# INPUT MATERIAL
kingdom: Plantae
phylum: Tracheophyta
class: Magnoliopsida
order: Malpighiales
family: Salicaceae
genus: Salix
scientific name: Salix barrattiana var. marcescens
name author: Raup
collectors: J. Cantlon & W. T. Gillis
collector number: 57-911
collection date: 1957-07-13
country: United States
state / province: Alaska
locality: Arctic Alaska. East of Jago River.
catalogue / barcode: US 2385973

--

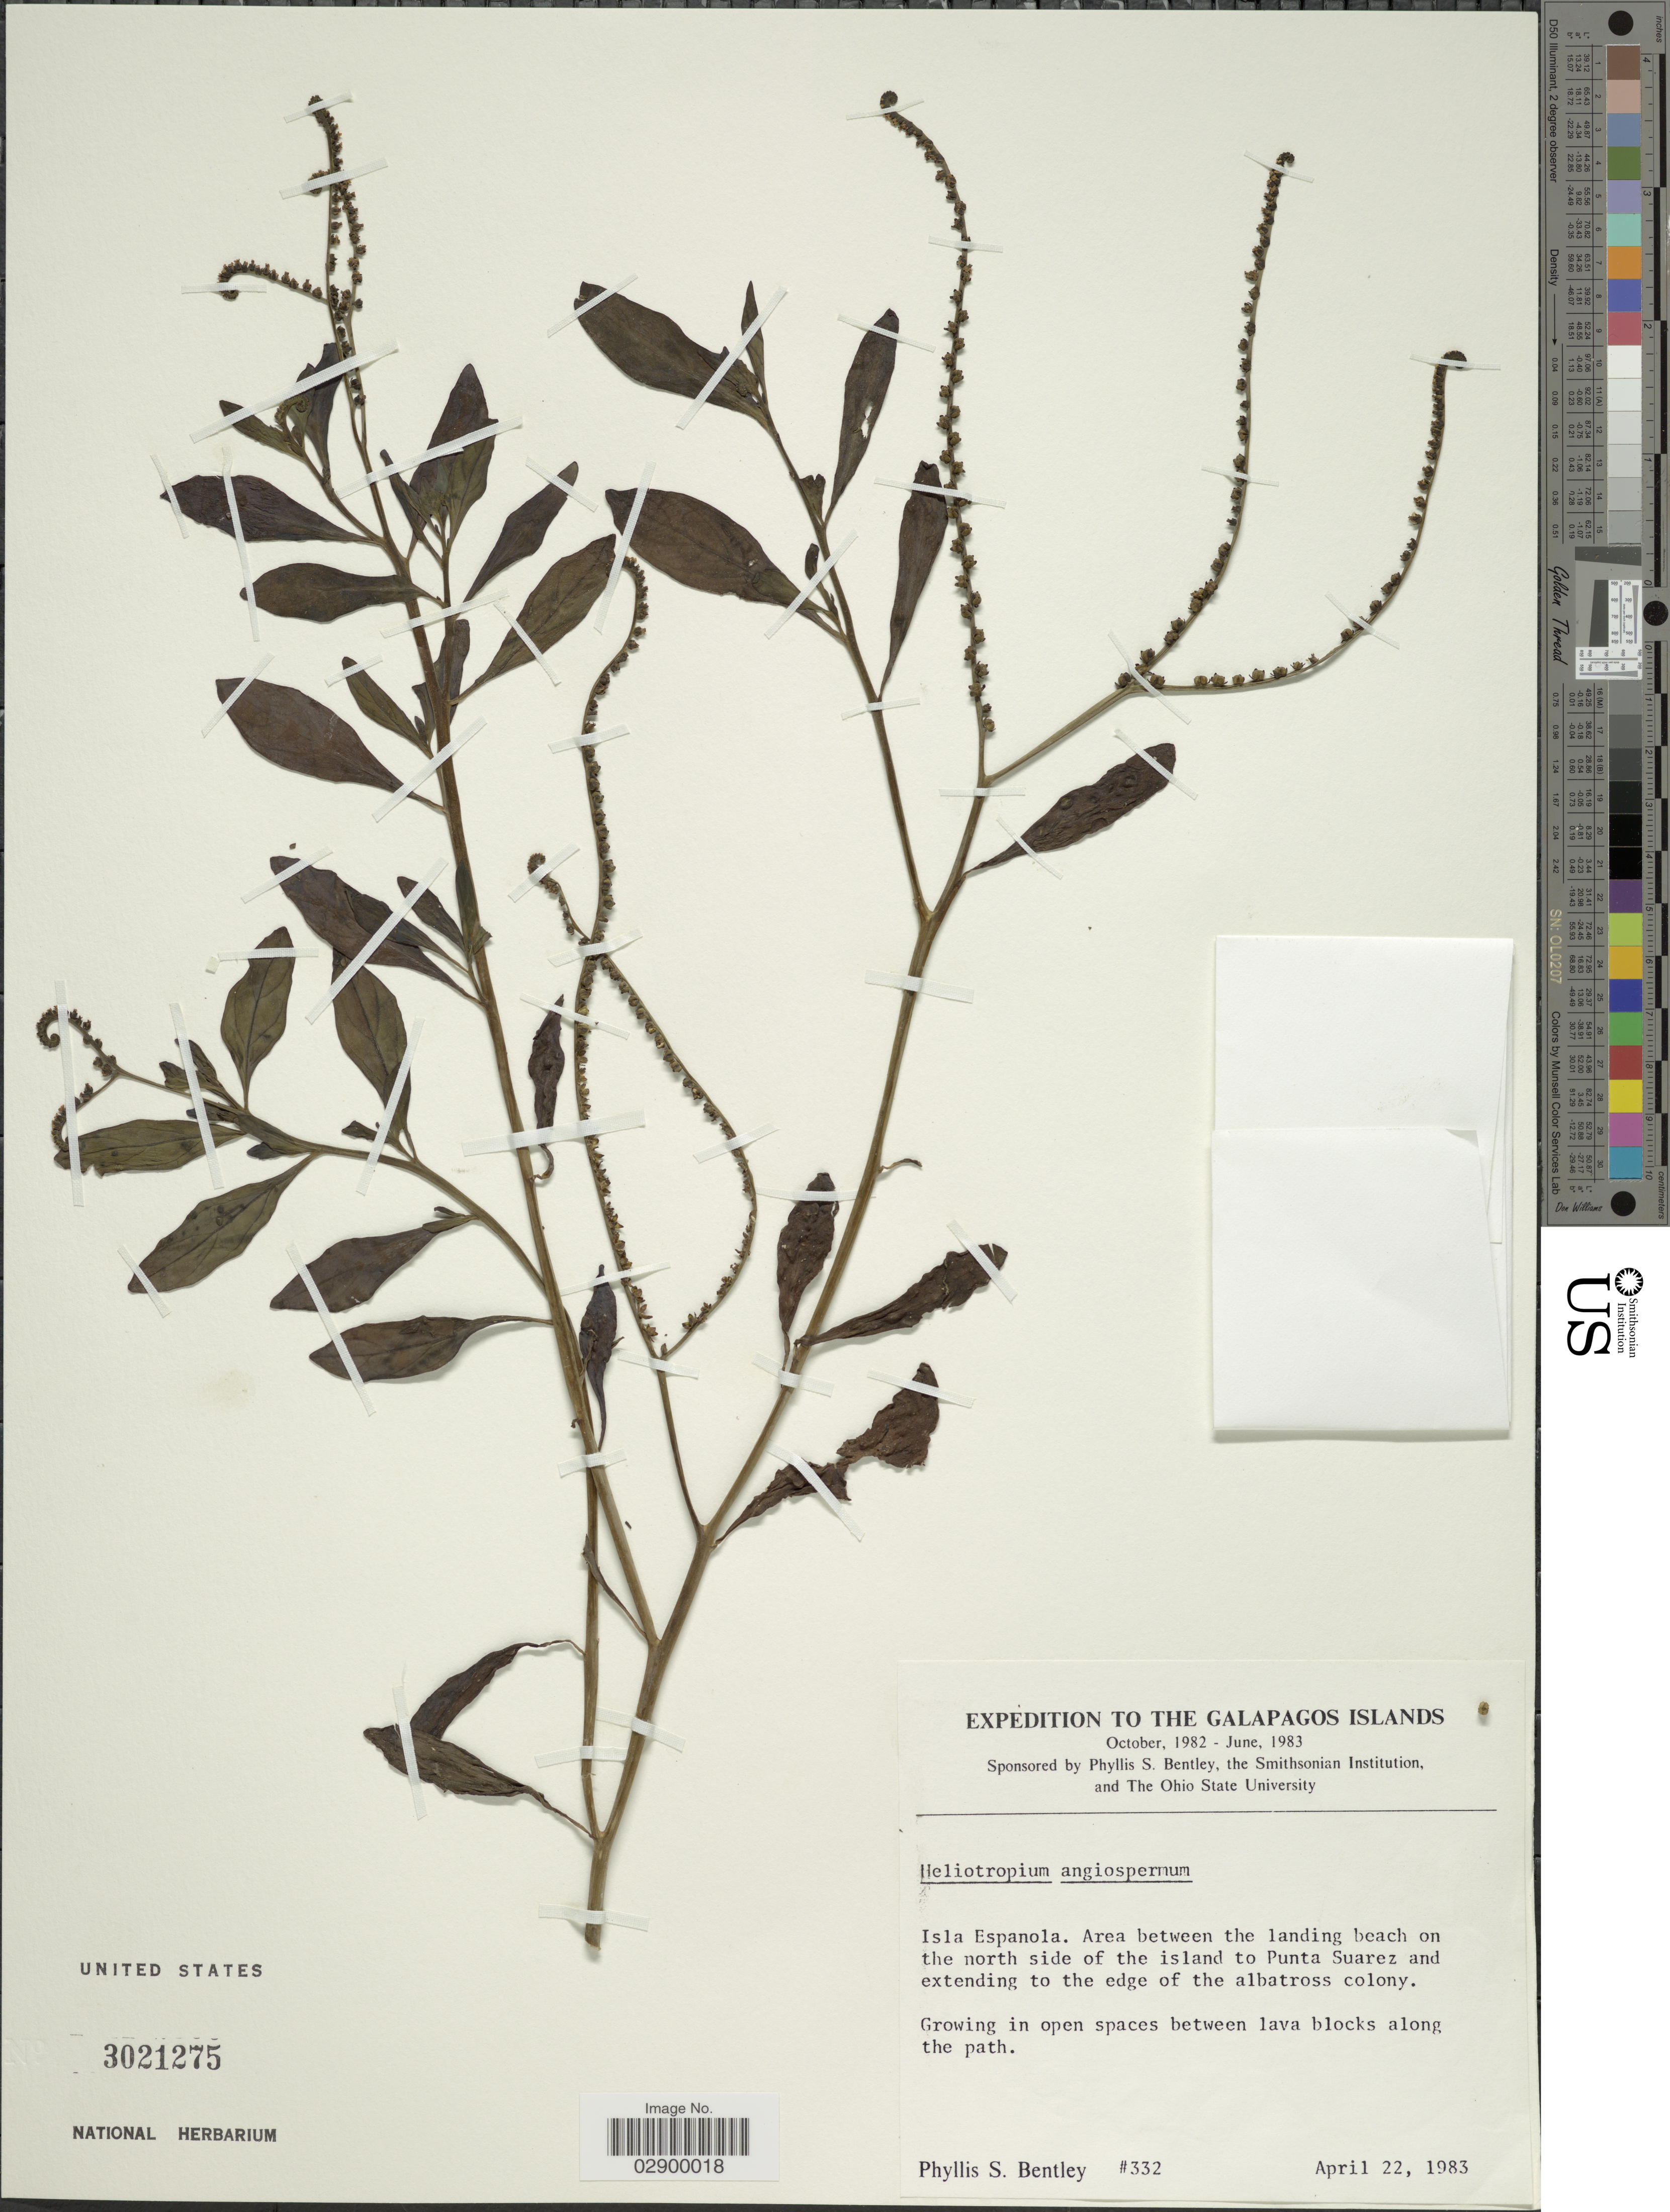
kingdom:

# JOB
Repeat the lines of the data word for word, starting at the line with "kingdom: Plantae" and ending at the line with "locality: Arctic Alaska. East of Jago River.".

# ANSWER FOR THE TASK
kingdom: Plantae
phylum: Tracheophyta
class: Magnoliopsida
order: Malpighiales
family: Salicaceae
genus: Salix
scientific name: Salix barrattiana var. marcescens
name author: Raup
collectors: J. Cantlon & W. T. Gillis
collector number: 57-911
collection date: 1957-07-13
country: United States
state / province: Alaska
locality: Arctic Alaska. East of Jago River.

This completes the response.